Using the text on PEM fuel cell neutron imaging, answer these:
(a) What is the active area of the small fuel cell studied?
(b) At what voltage was the fuel cell operated during the 2-hour precondition?
(c) When the load was dropped but the gas flows were kept on, about how long did the GDL take to reach the completely dry state?

──────── Text excerpt

5 Examples of PEM Fuel Cell Neutron Imaging

To demonstrate the capability of 3D neutron imaging, we describe a study of a small PEM fuel cell, with an active area of 4 cm² (Fig. 11.6). The tomography was performed with a scintillator-based detector and, in order to measure water gradients, a 1.0 mm thick GDL on the anode and cathode were used, as well as a Nafion 117 membrane. Because of this large thickness, the diffusion through the GDL was significantly slower than in typical fuel cells, which impacts the water content. In particular, the water gradient shows that there is significant flooding in the anode.

Because of the surprising amount of anode flooding, a second experiment using the same small fuel cell was conducted to measure the water diffusion times under different conditions. The fuel cell was operated at 0.4 V with both gas streams humidified to a relative humidity (RH) of 75 % for 2 h to ensure that the GDL saturation was at equilibrium. After this precondition, the fuel cell load was dropped. In the first case, the humidified gas flows were maintained, and in the second case the gas flows were stopped. By so doing, the efficacy of the competing GDL water transport mechanisms of capillary action versus evaporation and advection could be compared. Figure 11.8 shows the first case in which the fuel cell load was stopped but the gas flow was maintained. The water content in the GDL is seen to decline rapidly to the completely dry state within about 15 min. Figure 11.9 shows the second case where both the fuel cell load and gas flows were stopped. The water content of the GDL barely changes, even after 70 min, indicating that capillary action plays a smaller role than evaporation and advection in the water transport through the GDL.

────────────────
──────── Data extract

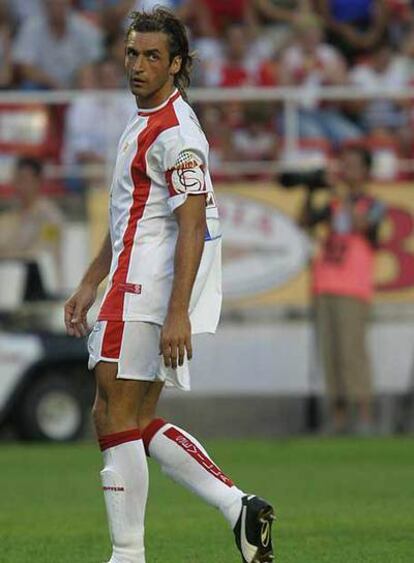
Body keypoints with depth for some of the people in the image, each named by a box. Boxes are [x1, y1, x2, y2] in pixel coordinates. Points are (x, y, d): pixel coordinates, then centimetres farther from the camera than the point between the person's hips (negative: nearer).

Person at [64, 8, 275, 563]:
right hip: (135, 288, 10)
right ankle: (238, 506, 6)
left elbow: (192, 227, -20)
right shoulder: (145, 122, 18)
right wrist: (90, 285, 28)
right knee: (135, 422, 10)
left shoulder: (174, 133, -14)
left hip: (147, 294, -10)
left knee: (116, 418, -7)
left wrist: (177, 314, -26)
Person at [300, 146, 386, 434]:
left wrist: (344, 194, -10)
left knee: (352, 350, -13)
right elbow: (307, 221, 13)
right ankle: (339, 417, 2)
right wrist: (310, 192, 3)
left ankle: (365, 417, -14)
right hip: (326, 289, 6)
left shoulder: (374, 206, 3)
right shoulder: (334, 205, 19)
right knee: (330, 353, 1)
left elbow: (360, 225, -16)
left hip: (354, 290, -6)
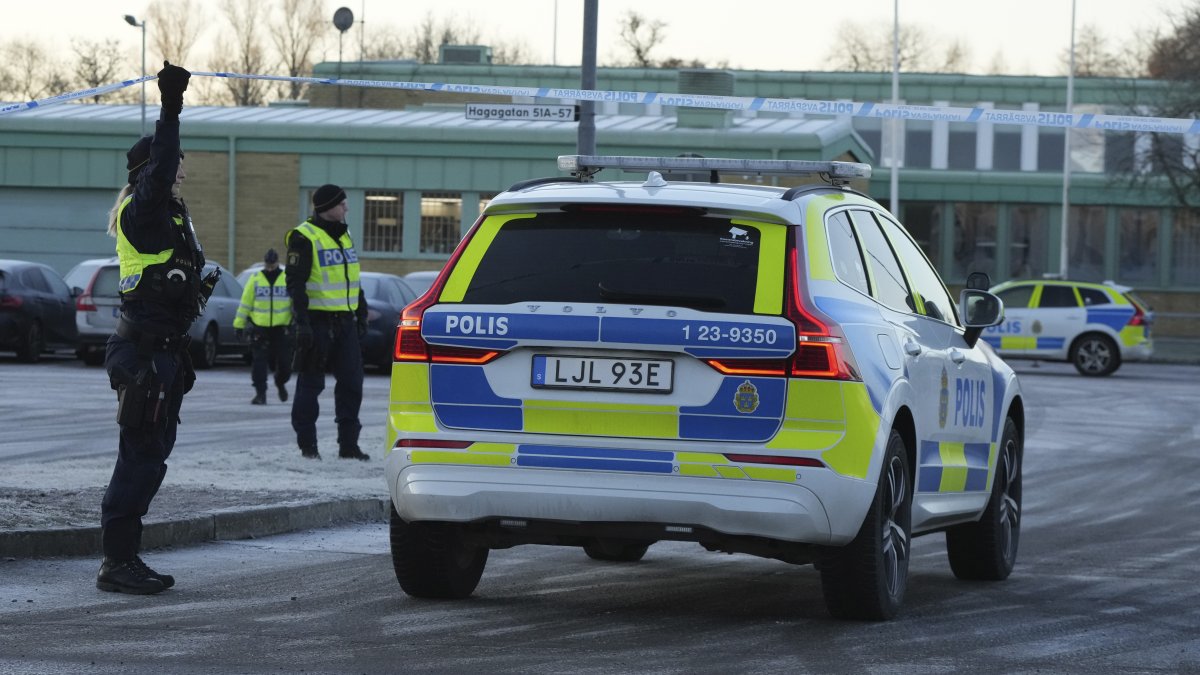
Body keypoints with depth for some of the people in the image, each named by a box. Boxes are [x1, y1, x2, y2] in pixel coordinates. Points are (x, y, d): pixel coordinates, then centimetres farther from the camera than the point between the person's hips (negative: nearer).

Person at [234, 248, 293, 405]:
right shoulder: (255, 279, 4)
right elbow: (245, 303, 6)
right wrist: (239, 325, 3)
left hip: (281, 328, 0)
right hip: (260, 327, 0)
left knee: (284, 362, 5)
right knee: (259, 362, -6)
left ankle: (280, 383, 34)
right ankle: (260, 393, -1)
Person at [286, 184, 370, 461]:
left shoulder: (344, 236, 16)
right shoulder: (304, 238, -9)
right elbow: (295, 283, -13)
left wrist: (361, 315, 22)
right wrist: (302, 322, -19)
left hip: (344, 322, 7)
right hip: (317, 321, -7)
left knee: (351, 382, 3)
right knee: (311, 384, 0)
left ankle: (348, 444, 8)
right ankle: (307, 444, 6)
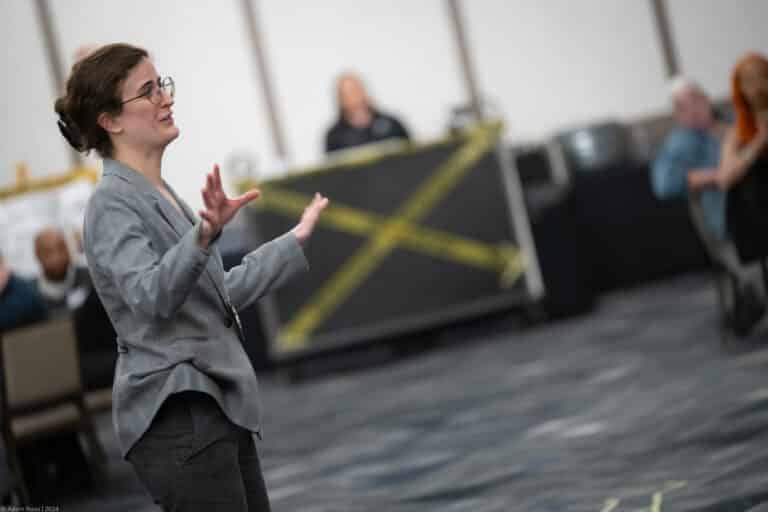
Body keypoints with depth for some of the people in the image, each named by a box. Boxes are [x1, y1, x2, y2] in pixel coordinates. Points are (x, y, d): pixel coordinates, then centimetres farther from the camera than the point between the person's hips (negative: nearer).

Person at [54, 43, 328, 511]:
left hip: (219, 408, 9)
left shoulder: (161, 197, 18)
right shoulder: (113, 204, -10)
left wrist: (296, 239, 36)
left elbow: (220, 292, 28)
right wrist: (206, 235, -44)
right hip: (178, 414, -9)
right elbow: (149, 296, -28)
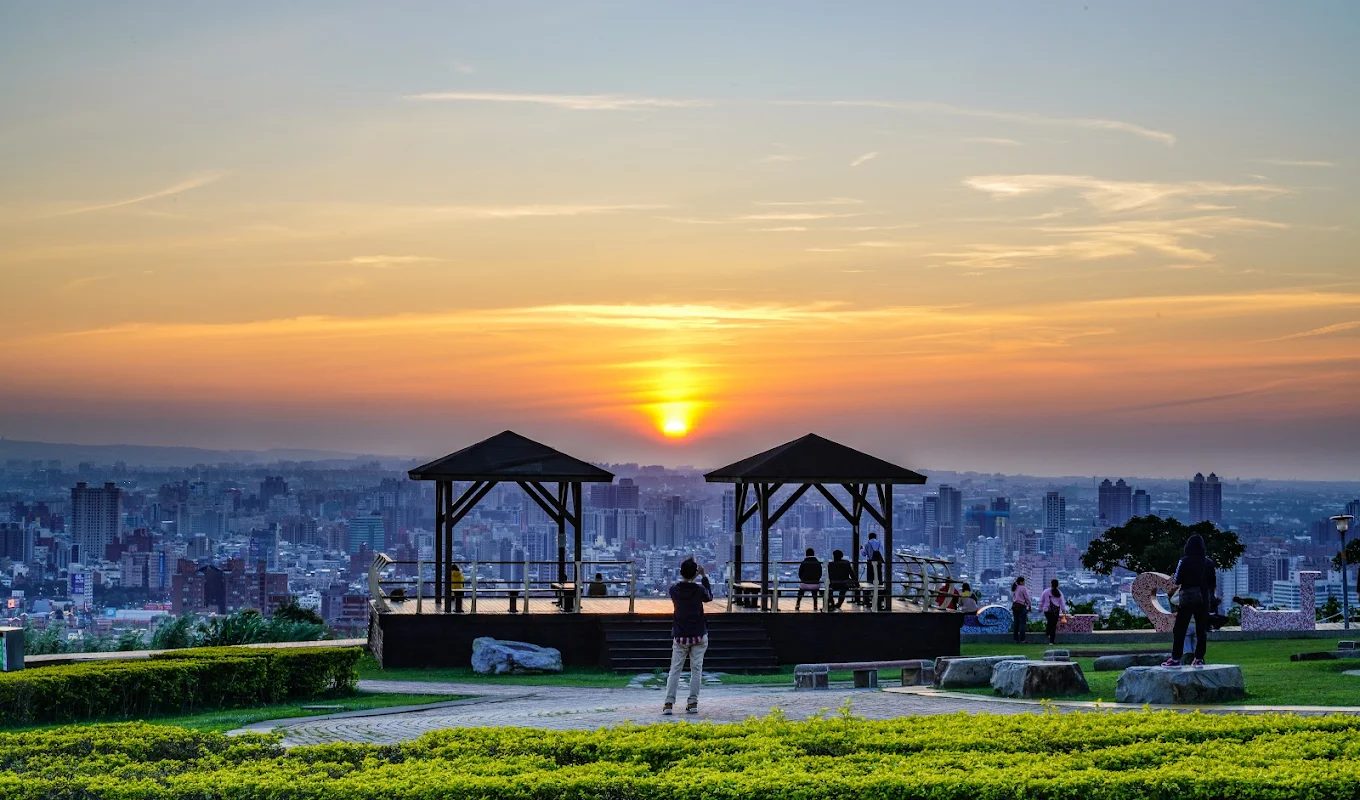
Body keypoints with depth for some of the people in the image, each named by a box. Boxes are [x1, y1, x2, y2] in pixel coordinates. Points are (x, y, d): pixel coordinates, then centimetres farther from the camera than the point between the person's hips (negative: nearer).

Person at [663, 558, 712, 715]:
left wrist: (686, 577, 19)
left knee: (675, 670, 4)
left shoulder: (674, 590, -5)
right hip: (699, 635, -1)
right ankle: (693, 703, 2)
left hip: (680, 636, 1)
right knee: (696, 669, 5)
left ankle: (669, 703, -5)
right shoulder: (699, 589, -9)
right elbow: (709, 597, 12)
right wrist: (704, 577, 17)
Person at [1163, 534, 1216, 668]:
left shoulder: (1184, 561, -9)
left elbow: (1177, 581, -9)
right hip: (1203, 600, 4)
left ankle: (1176, 658, -2)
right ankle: (1199, 658, 7)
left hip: (1187, 598, -4)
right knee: (1201, 630, 8)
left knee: (1179, 630, 1)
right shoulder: (1209, 563, 4)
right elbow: (1213, 584, 6)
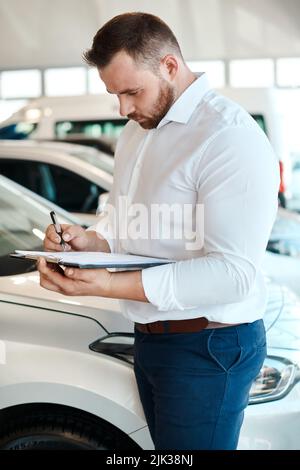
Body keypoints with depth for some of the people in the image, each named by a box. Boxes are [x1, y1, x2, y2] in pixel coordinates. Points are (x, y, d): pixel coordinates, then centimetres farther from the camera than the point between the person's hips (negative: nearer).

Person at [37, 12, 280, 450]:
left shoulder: (230, 137, -20)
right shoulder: (137, 130, 11)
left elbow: (234, 274, -25)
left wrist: (110, 286, -28)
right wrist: (93, 241, -3)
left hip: (208, 347, -8)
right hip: (150, 338, 8)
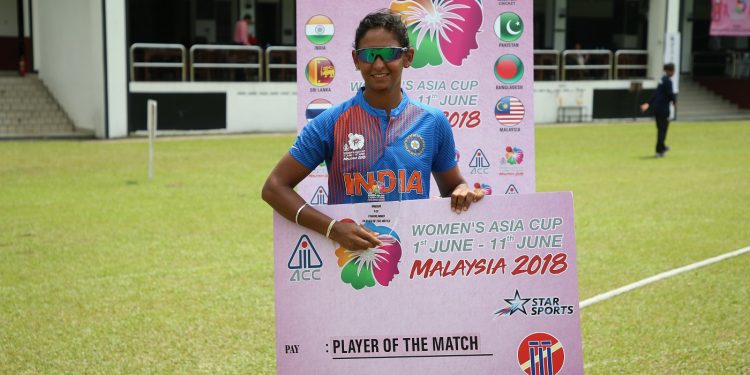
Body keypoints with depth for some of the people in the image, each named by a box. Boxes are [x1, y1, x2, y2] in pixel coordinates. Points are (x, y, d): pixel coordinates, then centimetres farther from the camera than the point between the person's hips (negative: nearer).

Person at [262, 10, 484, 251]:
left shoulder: (433, 122, 4)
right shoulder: (331, 123, -3)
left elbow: (452, 187, 17)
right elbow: (275, 187, -4)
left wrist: (463, 193, -7)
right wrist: (333, 228, -16)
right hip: (350, 256, -3)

────────────────

Solution to the problem:
(a) 4 cm²
(b) 0.4 V
(c) About 15 min